🤖 AI Summary
Locating mid-scale semantic entities (e.g., residential blocks, farmland clusters, industrial zones) in remote sensing imagery remains challenging due to their contextual dependence and lack of precise pixel-level supervision. Method: This paper proposes a novel cross-modal task—Contextual Reference Mapping (XeMap)—for text-driven, context-aware pixel-level referring localization. We design XeMap-Net, featuring a Hierarchical Multi-Scale Semantic Alignment (HMSA) module that jointly leverages self-attention and cross-modal attention, trained via zero-shot cross-modal alignment to eliminate reliance on pixel-level annotations. Contribution/Results: Evaluated on our newly constructed XeMap-Set benchmark under zero-shot settings, our approach significantly outperforms existing state-of-the-art methods. It achieves the first text-to-pixel fine-grained contextual mapping for remote sensing scenes, establishing a new paradigm for large-scale Earth surface semantic understanding.
📝 Abstract
Advancements in remote sensing (RS) imagery have provided high-resolution detail and vast coverage, yet existing methods, such as image-level captioning/retrieval and object-level detection/segmentation, often fail to capture mid-scale semantic entities essential for interpreting large-scale scenes.

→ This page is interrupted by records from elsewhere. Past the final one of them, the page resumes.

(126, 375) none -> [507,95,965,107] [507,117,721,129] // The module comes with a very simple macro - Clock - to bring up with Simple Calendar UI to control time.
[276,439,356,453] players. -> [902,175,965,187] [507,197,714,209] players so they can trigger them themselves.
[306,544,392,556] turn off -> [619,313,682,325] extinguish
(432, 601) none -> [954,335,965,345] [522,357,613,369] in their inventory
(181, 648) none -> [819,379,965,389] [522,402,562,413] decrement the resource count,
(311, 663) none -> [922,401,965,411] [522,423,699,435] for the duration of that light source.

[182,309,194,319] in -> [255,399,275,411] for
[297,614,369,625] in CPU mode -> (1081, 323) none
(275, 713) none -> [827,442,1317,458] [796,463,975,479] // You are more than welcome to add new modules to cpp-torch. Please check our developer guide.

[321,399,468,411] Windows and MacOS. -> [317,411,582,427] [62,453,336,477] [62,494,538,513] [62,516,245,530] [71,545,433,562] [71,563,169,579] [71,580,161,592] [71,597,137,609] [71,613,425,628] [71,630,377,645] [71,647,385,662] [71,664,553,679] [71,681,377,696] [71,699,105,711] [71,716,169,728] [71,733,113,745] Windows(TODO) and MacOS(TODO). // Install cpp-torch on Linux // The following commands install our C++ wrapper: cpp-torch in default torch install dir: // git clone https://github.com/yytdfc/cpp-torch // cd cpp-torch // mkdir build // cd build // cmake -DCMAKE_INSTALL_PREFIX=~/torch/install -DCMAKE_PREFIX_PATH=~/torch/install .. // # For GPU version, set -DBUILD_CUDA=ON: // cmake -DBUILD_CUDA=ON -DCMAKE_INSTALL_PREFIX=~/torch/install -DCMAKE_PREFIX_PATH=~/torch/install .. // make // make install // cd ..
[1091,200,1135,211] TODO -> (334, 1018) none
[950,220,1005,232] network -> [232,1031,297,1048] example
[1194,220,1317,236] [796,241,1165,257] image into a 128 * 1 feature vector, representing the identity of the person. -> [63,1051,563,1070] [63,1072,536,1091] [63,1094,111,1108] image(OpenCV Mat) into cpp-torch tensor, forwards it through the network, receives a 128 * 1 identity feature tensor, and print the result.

To address this, we propose the conteXtual referring Map (XeMap) task, which focuses on contextual, fine-grained localization of text-referred regions in large-scale RS scenes. Unlike traditional approaches, XeMap enables precise mapping of mid-scale semantic entities that are often overlooked in image-level or object-level methods. To achieve this, we introduce XeMap-Network, a novel architecture designed to handle the complexities of pixel-level cross-modal contextual referring mapping in RS. The network includes a fusion layer that applies self- and cross-attention mechanisms to enhance the interaction between text and image embeddings. Furthermore, we propose a Hierarchical Multi-Scale Semantic Alignment (HMSA) module that aligns multiscale visual features with the text semantic vector, enabling precise multimodal matching across large-scale RS imagery. To support XeMap task, we provide a novel, annotated dataset, XeMap-set, specifically tailored for this task, overcoming the lack of XeMap datasets in RS imagery. XeMap-Network is evaluated in a zero-shot setting against state-of-the-art methods, demonstrating superior performance. This highlights its effectiveness in accurately mapping referring regions and providing valuable insights for interpreting large-scale RS environments.